▶ Dataset entries:
━━━━━━━━━━━━━━━━━━━━

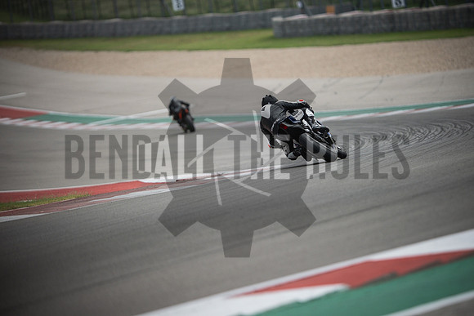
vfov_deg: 4.6
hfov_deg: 6.9
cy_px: 158
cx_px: 237
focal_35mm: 300
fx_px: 3951
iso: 400
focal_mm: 200
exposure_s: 1/4000
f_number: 2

━━━━━━━━━━━━━━━━━━━━

▶ What the task asks: Print each record as it appears above, dropping every picture from the copy.

▶ Completed exercise:
vfov_deg: 4.6
hfov_deg: 6.9
cy_px: 158
cx_px: 237
focal_35mm: 300
fx_px: 3951
iso: 400
focal_mm: 200
exposure_s: 1/4000
f_number: 2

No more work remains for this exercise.